COVID-19 Is a 2021 Disease
Due to its swift vaccination campaign, the United States has managed to dodge this phenomenon. However, while swift, vaccinations must continue in order to ensure our immunity is robust.
The Counterpoint is a free newsletter that uses both analytic and holistic thinking to examine the wider world. My goal is that you find it ‘worth reading’ rather than it necessarily ‘being right.’ Expect regular updates on the SARS-CoV-2 pandemic as well as essays on a variety of topics. I appreciate any and all sharing or subscriptions.
Editor’s Note: My wife and I are in the middle of our cross-country move from Los Angeles to Maryland. Afterward, we are going on our delayed-by-a-year honeymoon. Bear with me, regular posting will resume July 1st. I’ve built up quite a few idea for posts over this break!
There were 1,808,116 confirmed deaths from COVID-19 in 2020. As of today, there have been 1,926,6811 confirmed deaths in 2021. Through only five months and nine days of 2021, COVID-19 has already killed more people than in 2020.
The United States has managed to avoid this due to our swift vaccination campaign with highly-effective mRNA vaccines. Confirmed cases and deaths from COVID-19 are at all-time lows within the US. The seven-day averages are 15,103 cases and 441 deaths.
Credit must be given to researchers such as Dr. Katalin Kariko and Dr. Ugur Sahin (and many others) for spending years developing this technology, the Trump administration for initiating and funding Operation Warp Speed, the Biden administration for directing and accelerating vaccine distribution and messaging, and the countless public health and health care professionals for doing the boots-on-the-ground work of getting shots in arms.
The cases and deaths that are still occurring are heavily concentrated in three populations:
Countries with low total vaccination rates. Examples include India and Brazil.
Countries with high total vaccination rates but who prioritized not-very-effective vaccines (such as China’s Sinopharm and Sinovac vaccines). Examples include Bahrain and Chile.

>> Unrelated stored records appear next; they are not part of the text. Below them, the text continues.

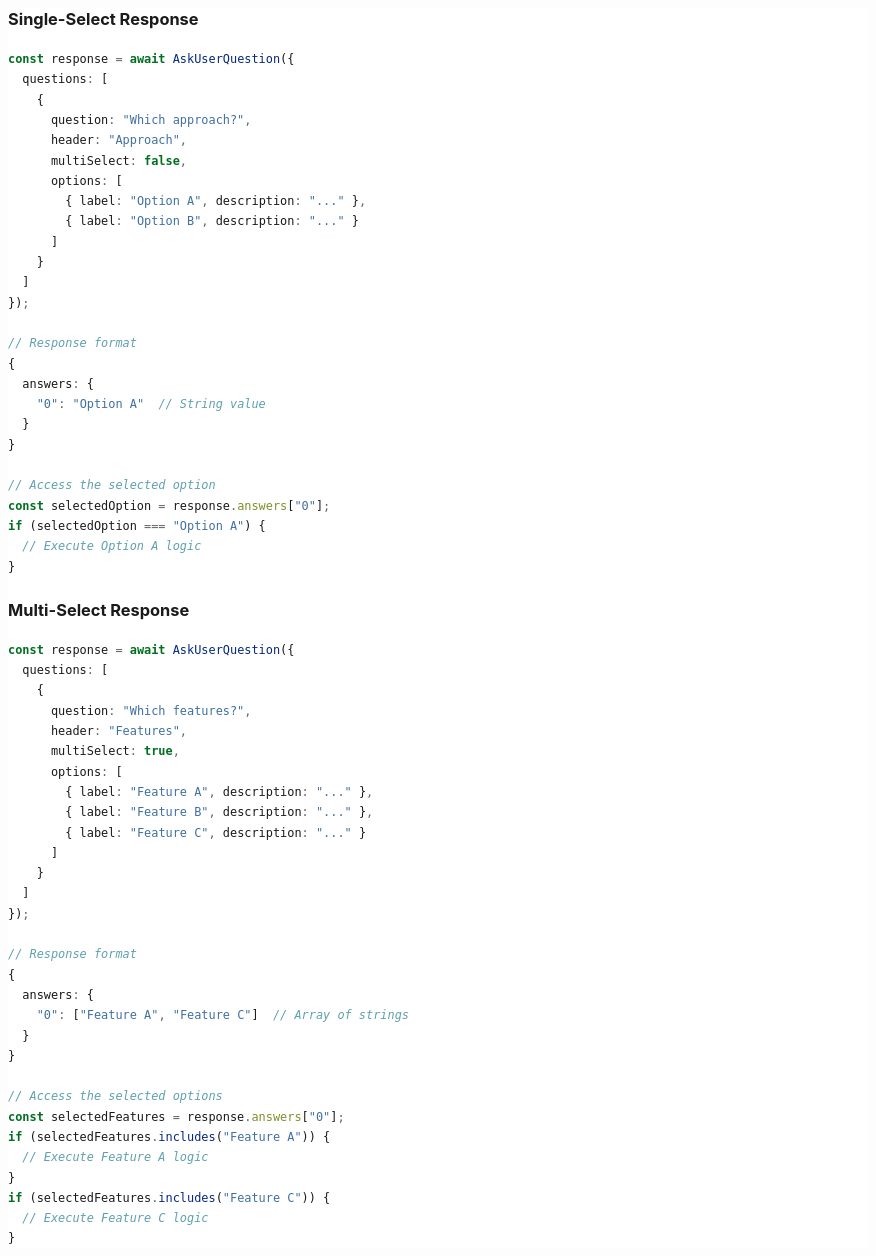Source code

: ### Single-Select Response

```typescript
const response = await AskUserQuestion({
  questions: [
    {
      question: "Which approach?",
      header: "Approach",
      multiSelect: false,
      options: [
        { label: "Option A", description: "..." },
        { label: "Option B", description: "..." }
      ]
    }
  ]
});

// Response format
{
  answers: {
    "0": "Option A"  // String value
  }
}

// Access the selected option
const selectedOption = response.answers["0"];
if (selectedOption === "Option A") {
  // Execute Option A logic
}
```

### Multi-Select Response

```typescript
const response = await AskUserQuestion({
  questions: [
    {
      question: "Which features?",
      header: "Features",
      multiSelect: true,
      options: [
        { label: "Feature A", description: "..." },
        { label: "Feature B", description: "..." },
        { label: "Feature C", description: "..." }
      ]
    }
  ]
});

// Response format
{
  answers: {
    "0": ["Feature A", "Feature C"]  // Array of strings
  }
}

// Access the selected options
const selectedFeatures = response.answers["0"];
if (selectedFeatures.includes("Feature A")) {
  // Execute Feature A logic
}
if (selectedFeatures.includes("Feature C")) {
  // Execute Feature C logic
}
```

For the United States, it’s this last population that is cause for concern. While the US vaccination campaign was swift, it cannot be considered fully robust. While 42.3% of the total US population is fully vaccinated, there is a large variance in vaccination between states. Below is a chart of the five most-vaccinated and five least-vaccinated states.
The concern is that a ~33% vaccination rate will not be robust enough to stop the latest variant, B.1.167.2. In the previous update, we covered how B.1.617.2 was displacing B.1.1.7 as the dominant variant in both India and the United Kingdom. This same displacement is now being observed in the United States and other countries. All four variants-of-concern, their location of first identification, and exact mutations can be found here.
Dr. Shane Crotty, virologist at La Jolla Institute for Immunology, has an excellent thread summarizing B.1.617.2 below:
While B.1.167.2 is deeply concerning we have the tools to stop it. Frankly, it is not good that this variant is more transmissible than already-more-transmissible variants, exhibits significant antibody evasion, and can infect those with only one dose of an mRNA vaccine. All that being said, we know how to suppress viral transmission (masks and ventilation), antibodies are only one aspect of our immune response, and most importantly, our mRNA vaccines work amazing well, even against B.1.167.2, after the full, two-dose regiment.
Will a ~33% vaccination rate be enough to control viral transmission in low-vaccination states? Summer seasonality effects combined with naturally-acquired and vaccination-derived immunity should keep COVID-19 essentially non-existent throughout summer. But the majority of the world remains unvaccinated and global travel continues to return to pre-pandemic levels. B.1.167.2 will continue to spread in coming months and when winter weather, i.e. much better conditions for viral transmission, returns, will the immunity within the United States be strong enough to contain the more-transmissible variants in majority un-vaccinated states without mask mandates? I don’t know.
But what I do know with certainty is that the simplest and easiest way to truly end this pandemic is to schedule your vaccinations or encourage or help someone else schedule theirs. Together, we can stop SAR-CoV-2 and COVID-19.
I’ve waited a few days to write this as Peru dropped a backlog of ~120,000 deaths on June 3rd. It’s unclear to me when these deaths occurred. Even if you assume all these occurred in 2020, global 2021 deaths would still surpass 2020 deaths by the end of June.